When I found this bread recipe in an older Betty Crocker Cookbook I decided to give it a try although I’m not sure that the recipe is as important at technique when it comes to bread making.  I defied the recipes instructions and made the bread based on a few techniques that have worked well for me in the past.

1.) I used as little flour as I possibly could.  I prefer the dough be a little sticky prior to, and during the first kneading.

2.)  I tried to avoid overworking the dough.  I mixed by hand, and didn’t knead bread for an extended period of time.  This recipe advised to knead it for 10 minutes (prior to the first rising) – I kneaded it for about 5 minutes.

3.) When I punched the dough down (after the first rising) I briefly kneaded the dough to get the air bubbles out and then formed into loaves.  This recipe called for dividing the dough into halves and rolling each half into a 18×9 inch rectangle.

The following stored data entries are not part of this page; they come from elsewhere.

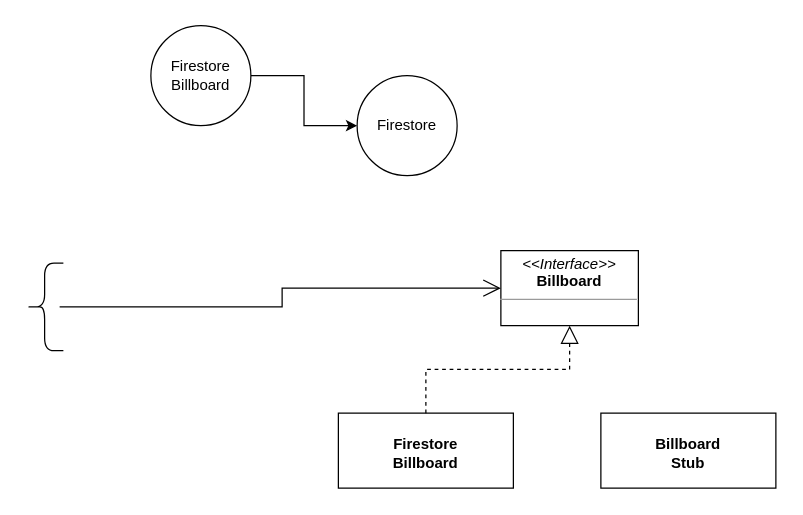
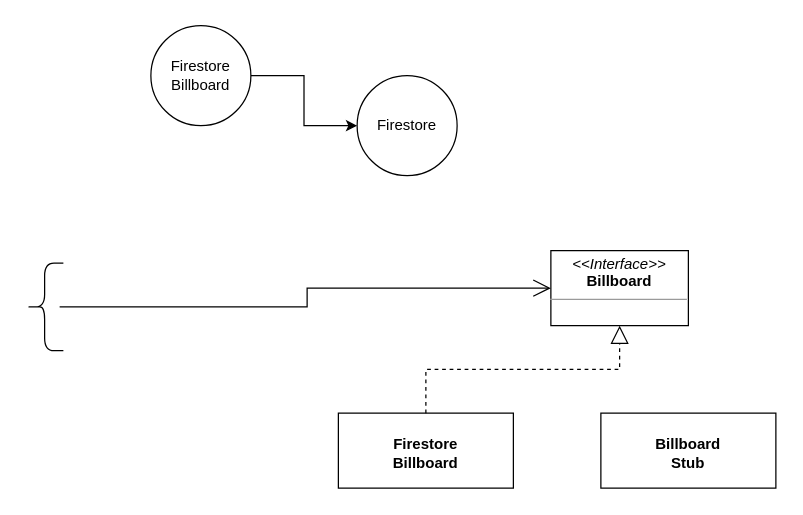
  <mxCell id="0" />
  <mxCell id="1" parent="0" />
  <mxCell id="2" value="" style="edgeStyle=orthogonalEdgeStyle;rounded=0;orthogonalLoop=1;jettySize=auto;html=1;" edge="1" parent="1" source="3" target="4"><mxGeometry relative="1" as="geometry" /></mxCell>
  <mxCell id="3" value="Firestore&lt;br&gt;Billboard" style="ellipse;whiteSpace=wrap;html=1;aspect=fixed;" vertex="1" parent="1"><mxGeometry x="120" y="20" width="80" height="80" as="geometry" /></mxCell>
  <mxCell id="4" value="Firestore" style="ellipse;whiteSpace=wrap;html=1;aspect=fixed;" vertex="1" parent="1"><mxGeometry x="285" y="60" width="80" height="80" as="geometry" /></mxCell>
  <mxCell id="5" value="" style="shape=curlyBracket;whiteSpace=wrap;html=1;rounded=1;" vertex="1" parent="1"><mxGeometry x="20" y="210" width="30" height="70" as="geometry" /></mxCell>
- <mxCell id="6" value="&lt;p style=&quot;margin: 0px ; margin-top: 4px ; text-align: center&quot;&gt;&lt;i&gt;&amp;lt;&amp;lt;Interface&amp;gt;&amp;gt;&lt;/i&gt;&lt;br&gt;&lt;b&gt;Billboard&lt;/b&gt;&lt;/p&gt;&lt;hr size=&quot;1&quot;&gt;&lt;p style=&quot;margin: 0px ; margin-left: 4px&quot;&gt;&lt;br&gt;&lt;/p&gt;" style="verticalAlign=top;align=left;overflow=fill;fontSize=12;fontFamily=Helvetica;html=1;" vertex="1" parent="1"><mxGeometry x="400" y="200" width="110" height="60" as="geometry" /></mxCell>
+ <mxCell id="6" value="&lt;p style=&quot;margin: 0px ; margin-top: 4px ; text-align: center&quot;&gt;&lt;i&gt;&amp;lt;&amp;lt;Interface&amp;gt;&amp;gt;&lt;/i&gt;&lt;br&gt;&lt;b&gt;Billboard&lt;/b&gt;&lt;/p&gt;&lt;hr size=&quot;1&quot;&gt;&lt;p style=&quot;margin: 0px ; margin-left: 4px&quot;&gt;&lt;br&gt;&lt;/p&gt;" style="verticalAlign=top;align=left;overflow=fill;fontSize=12;fontFamily=Helvetica;html=1;" vertex="1" parent="1"><mxGeometry x="440" y="200" width="110" height="60" as="geometry" /></mxCell>
  <mxCell id="7" value="&lt;p style=&quot;margin: 0px ; margin-top: 4px ; text-align: center&quot;&gt;&lt;br&gt;&lt;b&gt;Firestore&lt;br&gt;Billboard&lt;/b&gt;&lt;/p&gt;" style="verticalAlign=top;align=left;overflow=fill;fontSize=12;fontFamily=Helvetica;html=1;" vertex="1" parent="1"><mxGeometry x="270" y="330" width="140" height="60" as="geometry" /></mxCell>
  <mxCell id="8" value="" style="endArrow=block;dashed=1;endFill=0;endSize=12;html=1;rounded=0;edgeStyle=orthogonalEdgeStyle;exitX=0.5;exitY=0;exitDx=0;exitDy=0;" edge="1" parent="1" source="7" target="6"><mxGeometry width="160" relative="1" as="geometry"><mxPoint x="150" y="240" as="sourcePoint" /><mxPoint x="310" y="240" as="targetPoint" /></mxGeometry></mxCell>
  <mxCell id="9" value="" style="endArrow=open;endFill=1;endSize=12;html=1;rounded=0;edgeStyle=orthogonalEdgeStyle;exitX=0.9;exitY=0.5;exitDx=0;exitDy=0;exitPerimeter=0;" edge="1" parent="1" source="5" target="6"><mxGeometry width="160" relative="1" as="geometry"><mxPoint x="130" y="210" as="sourcePoint" /><mxPoint x="290" y="210" as="targetPoint" /></mxGeometry></mxCell>
  <mxCell id="10" value="&lt;p style=&quot;margin: 0px ; margin-top: 4px ; text-align: center&quot;&gt;&lt;br&gt;&lt;b&gt;Billboard&lt;br&gt;Stub&lt;/b&gt;&lt;/p&gt;" style="verticalAlign=top;align=left;overflow=fill;fontSize=12;fontFamily=Helvetica;html=1;" vertex="1" parent="1"><mxGeometry x="480" y="330" width="140" height="60" as="geometry" /></mxCell>
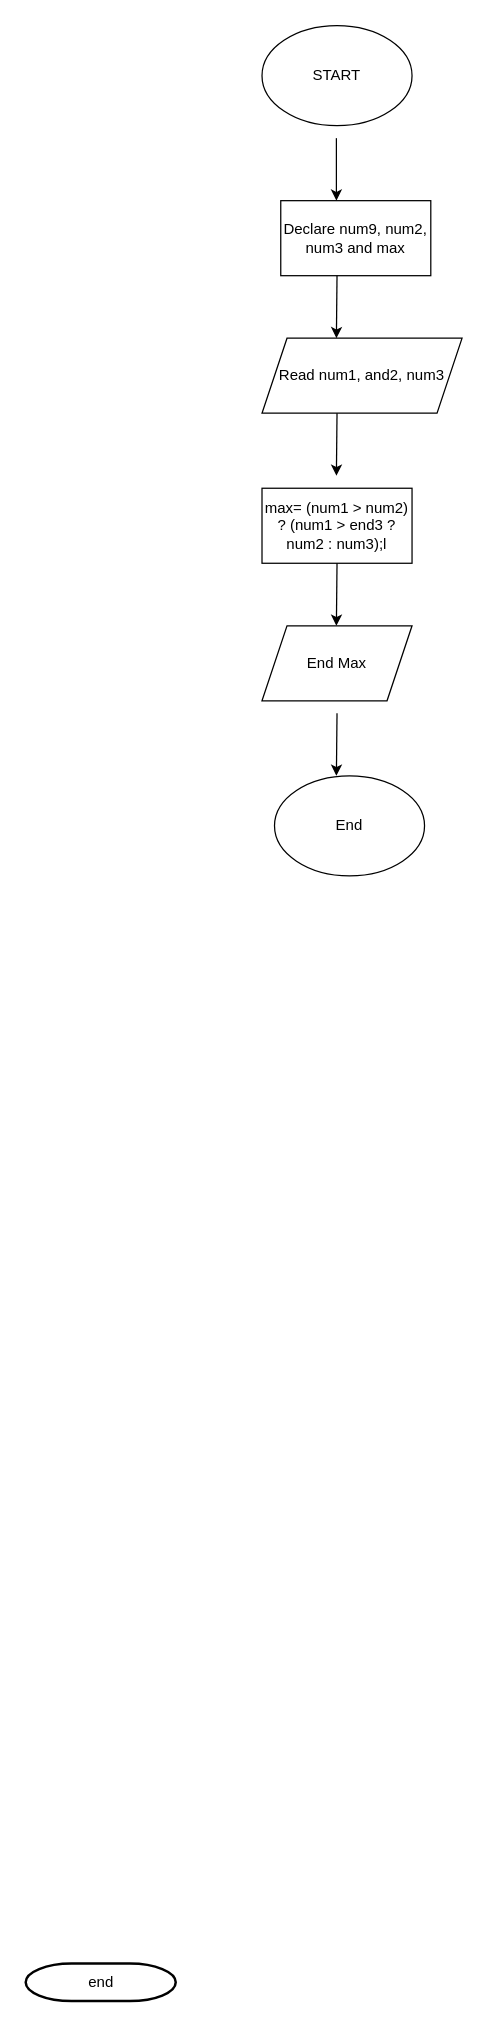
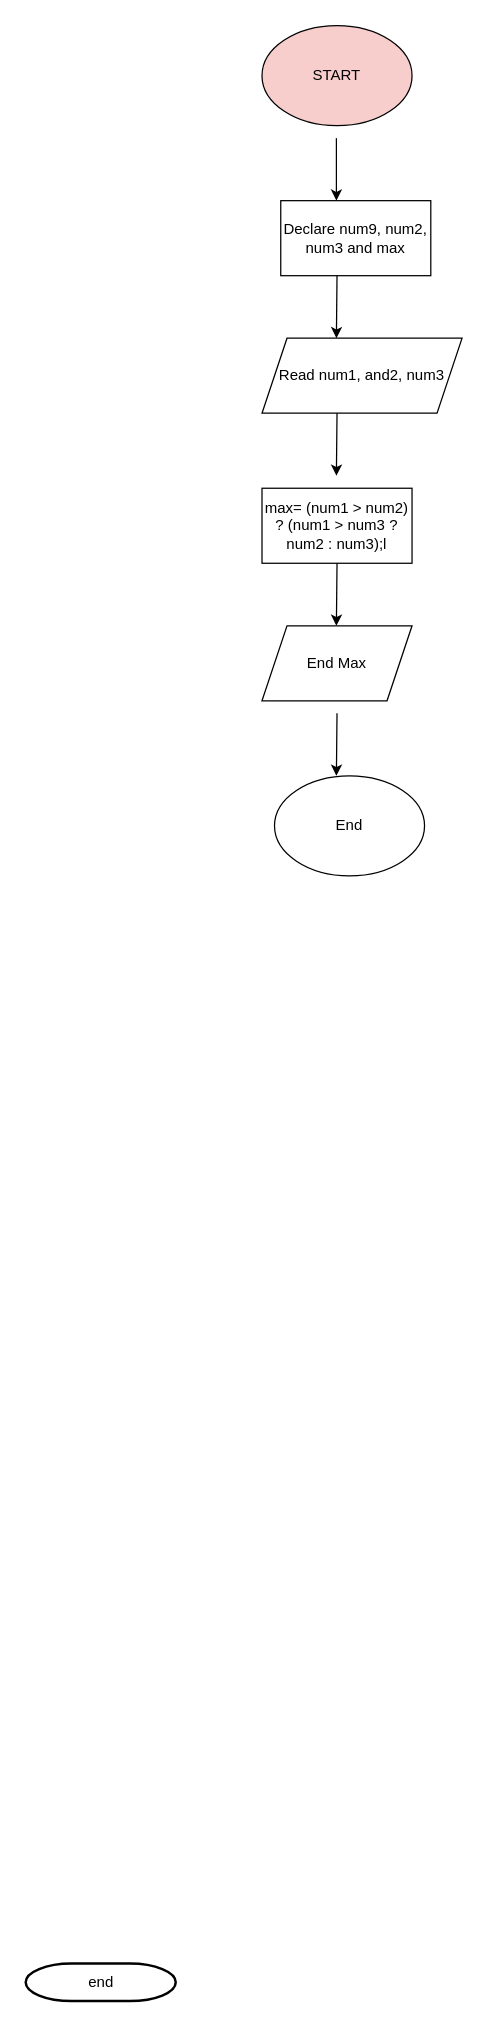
  <mxCell id="0" />
  <mxCell id="1" parent="0" />
  <mxCell id="2" value="end" style="shape=mxgraph.flowchart.terminator;strokeWidth=2;gradientColor=none;gradientDirection=north;fontStyle=0;html=1;" parent="1" vertex="1"><mxGeometry x="20" y="1570" width="120" height="30" as="geometry" /></mxCell>
- <mxCell id="3" value="START" style="ellipse;whiteSpace=wrap;html=1;" vertex="1" parent="1"><mxGeometry x="209" y="20" width="120" height="80" as="geometry" /></mxCell>
- <mxCell id="4" value="max= (num1 &amp;gt; num2) ? (num1 &amp;gt; end3 ? num2 : num3);l" style="rounded=0;whiteSpace=wrap;html=1;" vertex="1" parent="1"><mxGeometry x="209" y="390" width="120" height="60" as="geometry" /></mxCell>
+ <mxCell id="3" value="START" style="ellipse;whiteSpace=wrap;html=1;fillColor=#f8cecc;" vertex="1" parent="1"><mxGeometry x="209" y="20" width="120" height="80" as="geometry" /></mxCell>
+ <mxCell id="4" value="max= (num1 &amp;gt; num2) ? (num1 &amp;gt; num3 ? num2 : num3);l" style="rounded=0;whiteSpace=wrap;html=1;" vertex="1" parent="1"><mxGeometry x="209" y="390" width="120" height="60" as="geometry" /></mxCell>
  <mxCell id="5" value="Read num1, and2, num3" style="shape=parallelogram;perimeter=parallelogramPerimeter;whiteSpace=wrap;html=1;fixedSize=1;" vertex="1" parent="1"><mxGeometry x="209" y="270" width="160" height="60" as="geometry" /></mxCell>
  <mxCell id="6" value="Declare num9, num2, num3 and max" style="rounded=0;whiteSpace=wrap;html=1;" vertex="1" parent="1"><mxGeometry x="224" y="160" width="120" height="60" as="geometry" /></mxCell>
  <mxCell id="7" value="End Max" style="shape=parallelogram;perimeter=parallelogramPerimeter;whiteSpace=wrap;html=1;fixedSize=1;" vertex="1" parent="1"><mxGeometry x="209" y="500" width="120" height="60" as="geometry" /></mxCell>
  <mxCell id="8" value="End" style="ellipse;whiteSpace=wrap;html=1;" vertex="1" parent="1"><mxGeometry x="219" y="620" width="120" height="80" as="geometry" /></mxCell>
  <mxCell id="9" value="" style="endArrow=classic;html=1;rounded=0;" edge="1" parent="1"><mxGeometry width="50" height="50" relative="1" as="geometry"><mxPoint x="268.5" y="110" as="sourcePoint" /><mxPoint x="268.5" y="160" as="targetPoint" /></mxGeometry></mxCell>
  <mxCell id="10" value="" style="endArrow=classic;html=1;rounded=0;" edge="1" parent="1"><mxGeometry width="50" height="50" relative="1" as="geometry"><mxPoint x="269" y="220" as="sourcePoint" /><mxPoint x="268.5" y="270" as="targetPoint" /></mxGeometry></mxCell>
  <mxCell id="11" value="" style="endArrow=classic;html=1;rounded=0;" edge="1" parent="1"><mxGeometry width="50" height="50" relative="1" as="geometry"><mxPoint x="269" y="330" as="sourcePoint" /><mxPoint x="268.5" y="380" as="targetPoint" /></mxGeometry></mxCell>
  <mxCell id="12" value="" style="endArrow=classic;html=1;rounded=0;" edge="1" parent="1"><mxGeometry width="50" height="50" relative="1" as="geometry"><mxPoint x="269" y="450" as="sourcePoint" /><mxPoint x="268.5" y="500" as="targetPoint" /></mxGeometry></mxCell>
  <mxCell id="13" value="" style="endArrow=classic;html=1;rounded=0;" edge="1" parent="1"><mxGeometry width="50" height="50" relative="1" as="geometry"><mxPoint x="269" y="570" as="sourcePoint" /><mxPoint x="268.5" y="620" as="targetPoint" /></mxGeometry></mxCell>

4.)  I baked it in a 350 degree oven for about 25 minutes.  Not a 425 degree oven for 30-35 as this recipe called for.

Recipe

2 tbsp. yeast

3/4 c. warm water (105 – 115 degrees)

2 2/3 c. warm water

1/4 c. sugar

1 tbsp. salt

3 tbsp. margarine, melted

6 1/2 c. flour – plus additional flour for kneading

In a large bowl, dissolve the yeast in 3/4 c. of warm water.  Stir in remaining ingredients.  Add the 6 1/2 cups of flour to stiffen the dough but leave it slightly sticky. Mix thoroughly.  If you feel it’s necessary to add more flour, do so gradually.

On a lightly floured surface knead bread until it forms a nice round ball and is no longer sticky (about 3-4 minutes).  Place in a greased bowl and cover with plastic wrap.  Let rise until doubled – about 1 hr. 

Punch down and knead briefly to remove air bubbles (about 2 minutes), shape into loaves.  In this case I split the dough so I could make an 8×8 inch pan of cinnamon rolls and got one large and one medium-sized loaf of bread.

Let the loaves rise until doubled – about 1 hr. Bake in a 350 degree oven for about 25 minutes.  The bread is done when it sounds hollow when tapped. Brush with the tops with softened margarine or butter.

This bread turned out super soft and moist just as I had hoped for. 

Do you like making bread?  Do you have any bread making tips?